PaulLaidler · Posted: Sun Sep 23, 2018 4:08 pm Post subject:

Thanks.

LitusSaxonicum · Posted: Sun Sep 23, 2018 6:19 pm Post subject:

I abandoned /opt many years ago, thinking that I wasn't getting the right answer - in a case when I knew what the answer was, and got it without /opt - believing it was the result of code re-arrangement. Perhaps fortunately, all my stuff executes very quickly without on modern computers, and also, the'need for speed' is not essential with a Windows program in which the pace is governed by human reactions and thought processes.However, it wasn't crashing.

Is it the /P6, the /opt, or the combination that is at fault?

Eddie

mecej4 · Joined: 31 Oct 2006 Posts: 1928

PaulLaidler · Posted: Thu Sep 27, 2018 12:47 pm Post subject:

I have tested both the original code and the cut down version a number of times but unfortunately I don't get the crash.

I am guessing that a fix would involve switching off Fortran loop optimisation upon encountering a use of CYCLE. This would be a non-trivial task and I am not sure that it is worth putting on the list of things to do given the general move to 64 bit compilation.

If 32 bit optimisation makes a significant difference to the run time for this code, I can only suggest (at least for now) that you try switching off Fortran loop optimisation which I think would involve using "/inhibit_opt 43".

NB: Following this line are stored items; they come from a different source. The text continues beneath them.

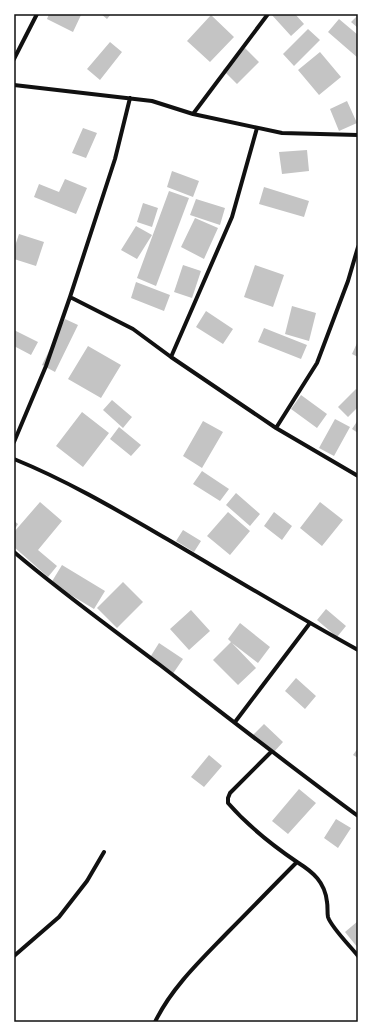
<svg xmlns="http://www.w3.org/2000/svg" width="372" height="1036" viewBox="0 0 372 1036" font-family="'Alegreya Sans',sans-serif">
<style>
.building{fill:#c4c4c4}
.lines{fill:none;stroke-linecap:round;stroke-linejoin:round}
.minor{stroke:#111;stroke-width:4}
.neatline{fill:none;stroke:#111;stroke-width:1.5}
</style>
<rect width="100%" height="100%" fill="#fff"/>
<path class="building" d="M 49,14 L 79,14 L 81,15 L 73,32 L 47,19 Z
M 101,14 L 111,14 L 107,19 Z
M 271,14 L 295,14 L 304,24 L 291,36 Z
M 211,15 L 234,37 L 210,62 L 187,41 Z
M 358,15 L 358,28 L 351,22 Z
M 339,19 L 358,35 L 358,58 L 328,32 Z
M 308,29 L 320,40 L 294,66 L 283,54 Z
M 110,42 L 122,52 L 100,80 L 87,69 Z
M 245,48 L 259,62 L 237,84 L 223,70 Z
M 320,52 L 341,77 L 319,95 L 298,70 Z
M 347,101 L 357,123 L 339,131 L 330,109 Z
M 83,128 L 97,133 L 86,158 L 72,153 Z
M 307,150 L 309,171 L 282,174 L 279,152 Z
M 172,171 L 199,181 L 193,197 L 167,187 Z
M 65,179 L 87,188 L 76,214 L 34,197 L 39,184 L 59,192 Z
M 264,187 L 309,201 L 304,217 L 259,204 Z
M 169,191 L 189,198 L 156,286 L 137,278 Z
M 196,199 L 225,208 L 220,225 L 190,215 Z
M 143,203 L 158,208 L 152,227 L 137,222 Z
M 195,218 L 218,228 L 204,259 L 181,247 Z
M 136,226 L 152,235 L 137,259 L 121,250 Z
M 19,234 L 44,242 L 36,266 L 14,259 L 14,249 Z
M 183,265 L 201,271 L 192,298 L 174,292 Z
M 255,265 L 284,275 L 273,307 L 244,297 Z
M 136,282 L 170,295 L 164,311 L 131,298 Z
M 292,306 L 316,313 L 309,341 L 285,334 Z
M 206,311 L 233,329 L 223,344 L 196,327 Z
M 65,319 L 78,325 L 55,372 L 42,365 Z
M 264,328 L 307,345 L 301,359 L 258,342 Z
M 14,330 L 38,342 L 31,355 L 14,346 Z
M 358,341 L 358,357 L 352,354 Z
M 88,346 L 121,365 L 101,398 L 68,379 Z
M 356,389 L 358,391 L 358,407 L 348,417 L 338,407 Z
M 301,395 L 327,414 L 317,428 L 291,409 Z
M 112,400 L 132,417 L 123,428 L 103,410 Z
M 82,412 L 109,433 L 83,467 L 56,446 Z
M 335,419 L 350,427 L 334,456 L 319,448 Z
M 358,420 L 358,433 L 352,429 Z
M 203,421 L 223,432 L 202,468 L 183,456 Z
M 119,427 L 141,445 L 131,456 L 110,439 Z
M 202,471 L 229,489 L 220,501 L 193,484 Z
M 236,493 L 260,514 L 250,526 L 226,505 Z
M 40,502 L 62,521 L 38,550 L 57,566 L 48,577 L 14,547 L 14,532 Z
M 320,502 L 343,520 L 322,546 L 300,528 Z
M 228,512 L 250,531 L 230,555 L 207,536 Z
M 274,512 L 292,526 L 282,540 L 264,526 Z
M 14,521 L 18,524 L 14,530 Z
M 183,530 L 201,541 L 194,552 L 176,541 Z
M 62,565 L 105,591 L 94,609 L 51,583 Z
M 123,582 L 143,602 L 117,628 L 97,608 Z
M 326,609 L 346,626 L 337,637 L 317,620 Z
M 191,610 L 210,631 L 189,650 L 170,629 Z
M 240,623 L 270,647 L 258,663 L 232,643 L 256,668 L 238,685 L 213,660 L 231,642 L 228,639 Z
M 159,643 L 183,659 L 172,675 L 149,659 Z
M 296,678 L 316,696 L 305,709 L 285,691 Z
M 264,724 L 283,742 L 272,754 L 252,736 Z
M 358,748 L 358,758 L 353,755 Z
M 209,755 L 222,766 L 204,787 L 191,777 Z
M 299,789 L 316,803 L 288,834 L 272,821 Z
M 336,819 L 351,828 L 338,848 L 324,838 Z
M 358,921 L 358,948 L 345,932 Z"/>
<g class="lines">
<path class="minor" d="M 14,59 L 37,14
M 14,85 L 152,101 L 193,114 L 282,133 L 358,135
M 193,114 L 268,14
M 70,297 L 133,329 L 171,357 L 276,428 L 358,476
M 171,357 L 232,217 L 257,128
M 276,428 L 317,363 L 348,281 L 358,247
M 14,442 L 46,366 L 70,297 L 115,159 L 130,98
M 14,459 C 68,481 117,510 167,539 C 230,576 293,614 358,650
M 14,552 C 61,592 111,628 160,665 C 226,716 291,767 358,816
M 235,722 L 310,623
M 297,862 C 313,872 325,882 327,902 C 328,907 327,912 328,917 C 331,927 351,947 358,956
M 14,956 L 59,917 L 87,881 L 104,852
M 155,1022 C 172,987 201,960 228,932 C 251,909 274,885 297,862 C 272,845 248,826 228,803 L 228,798 L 230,793 L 271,752"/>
</g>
<rect width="372" height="1036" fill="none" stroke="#ffffff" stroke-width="30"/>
<rect x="15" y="15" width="342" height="1006" class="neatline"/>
</svg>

mecej4 · Joined: 31 Oct 2006 Posts: 1928

That is strange, Paul. With the short code above, I get a crash with FTN95 versions 6.35, 7.1, 7.2, 8.1, 8.2, 8.3 and 8.3.279.

JohnCampbell · Joined: 16 Feb 2006 Posts: 2627 Location: Sydney

Using FTN95/Win32 Ver. 8.20.0 I tried the short code example posted on Sunday night and:
it crashed with set opt=/p6 /opt
but worked with set opt=/p6 /opt /inhibit_opt 43

my bat file is

mecej4 · Joined: 31 Oct 2006 Posts: 1928

Thanks for the quick response, John.

My expectations for optimisation are a bit nuanced. If the source code is correct and standard-conforming, choosing /opt should be a trade-off of compilation speed for faster execution. Integer and character results should be identical whether or not /opt was used. Floating point calculations can yield slightly different results.

If the source code is not quite standard-conforming, /opt becomes an adventurous option; code that works fine without /opt may fail now and then, but should work most of the time. Once in a while, we may even find that using /opt can cause slower runs.

JohnCampbell · Joined: 16 Feb 2006 Posts: 2627 Location: Sydney

I have learnt to be very selective where I use /opt, typically with code that is only a few lines long. Using /opt with large code (files) can produce unexpected results, that become too difficult to debug.
It would be a good outcome if this thread identified a problem that could eliminate a bug that occurs more generally.

PaulLaidler · Posted: Fri Sep 28, 2018 7:25 am Post subject:

In general, with the progress towards 64 bit applications, it is not prudent for us to spend much time on 32 bit optimiser bugs. If they are easy to fix then all well and good. Otherwise we need to devote our resources to matters of greater impact and demand.

FTN95 is well known for its rapid compilation and good error reporting etc. When it comes to fast run time code it may be that other compilers can sometimes (or maybe often) do better. Going forward, this may not be the case for 64 bit applications where we have the potential to develop a fast LAPACK type library.

So for 32 bit applications the general rule is, (a) develop your application using CHECKMATE (b) test and get verifiable results in release mode (without optimisation) (c) if run time speed is important, try /opt but make sure you get the same test results as without it. Only use /opt after testing and when there is a clear improvement in run time speeds.

Our aim is to make 64 bit optimisation more robust than proved to be the case with 32 bit optimisation. But in the end, for faster number crunching you may need to invest in a more expensive compiler and only use FTN95 during development. Alternatively you could invest in a faster processor, or more RAM etc.